If you file a complaint with your licensing board make sure "all your ducks are in a row". What I mean by that is make sure your charges are accurate and provable, that your license # appears on your stationary, etc. Also, I would try to get some other legitamate contractors to join in the complaint if you can.

Good luck with this. By the way, the fines up here ( for doing business without a license or business permit) start at $1000.00 for the 1st offense.


Senior Member
Re: Questionable Competition

Bryan, as an inspector I work with the DOPL fairly often. I would just make a phone call to them and let them worry about it. In my experience, they know every type of violation they can cite him with and will be happy to do so. :)

brian john

Senior Member
Leesburg, VA
Re: Questionable Competition

I say go after the culprit, you pay the required fee's and so should he. I'll compete against the anybody, but they should play fair.

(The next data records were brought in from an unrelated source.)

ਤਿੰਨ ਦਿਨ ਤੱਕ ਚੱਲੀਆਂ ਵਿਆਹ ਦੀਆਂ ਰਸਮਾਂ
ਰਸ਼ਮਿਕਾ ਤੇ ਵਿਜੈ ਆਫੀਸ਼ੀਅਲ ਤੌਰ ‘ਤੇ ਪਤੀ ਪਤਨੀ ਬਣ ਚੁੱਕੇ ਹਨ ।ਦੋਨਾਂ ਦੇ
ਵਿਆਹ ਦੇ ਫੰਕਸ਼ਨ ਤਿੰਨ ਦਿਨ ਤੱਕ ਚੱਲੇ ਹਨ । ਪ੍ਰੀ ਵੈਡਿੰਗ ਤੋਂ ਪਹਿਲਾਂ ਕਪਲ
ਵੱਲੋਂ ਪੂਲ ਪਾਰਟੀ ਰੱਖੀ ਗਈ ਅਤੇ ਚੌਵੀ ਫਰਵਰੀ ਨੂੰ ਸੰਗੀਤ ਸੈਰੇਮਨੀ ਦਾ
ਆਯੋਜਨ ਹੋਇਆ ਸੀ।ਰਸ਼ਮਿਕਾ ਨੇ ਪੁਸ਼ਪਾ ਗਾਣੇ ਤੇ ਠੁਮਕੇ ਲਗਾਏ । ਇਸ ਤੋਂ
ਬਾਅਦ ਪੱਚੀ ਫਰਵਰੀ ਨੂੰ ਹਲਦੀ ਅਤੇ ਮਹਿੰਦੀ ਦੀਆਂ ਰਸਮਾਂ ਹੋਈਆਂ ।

I had a similar problem in Maryland and Virginia, I lost a major job to an unlicenced contractor. I called the local jurisdiction and they told me, that don't have time or money to track unlicenced contractors. I said that I should turn in my license and save the money and inspection hassles. Sir you can't do that is against the law, Well DUH........ I was told if I could document the work, get mine (and his) customer to file a complaint they would investigate. I figured that taking this customer to court would be a bad idea. I lost a lot of work to this one contractor.

In Virginia there is an Infrared contractor, that performs electrical IR scans. He is not an licensed, either master nor electrician, he is not an electrical engineer, nor a certified IR tech (which means nothing in the electrical field).

I questioned the locals on this issue and they say the understand my concern but the state has jurisdiction and the state is not concerned over this issue.

We also compete against manufactures for service contracts. many have no business licenses, or anything in the State. I understand manufactures making repairs, but why should they be allowed to perform service (often on equipment they did not manufacture), without proper licenses?


Senior Member
Re: Questionable Competition

This kind of thing goes on around here some. Most of the established contractors shrug it off or look the other way.

Some of the newer "move-ins" make some noise about it but seldom report them because of an incident a few years ago in which an employee of a EC did a lot of "side work" with his employer's blessing.

Now, there was no advertising,the employer simply let him do small jobs that he had calls on but couldn't get to. The employee did these nights and weekends.

One of the "move in's" reported him and the state board issued a cease and desist order.

Turns out the guy's wife had M.S. and needed alot of expensive meds and treatments that his insurance would only partially cover.

The end result of this was the EC who reported him saw his business dry up overnight when the story got out among the builders in the area.

This is an unusual story I'm sure,and It sounds like Bph's guy is just trying to beat the system.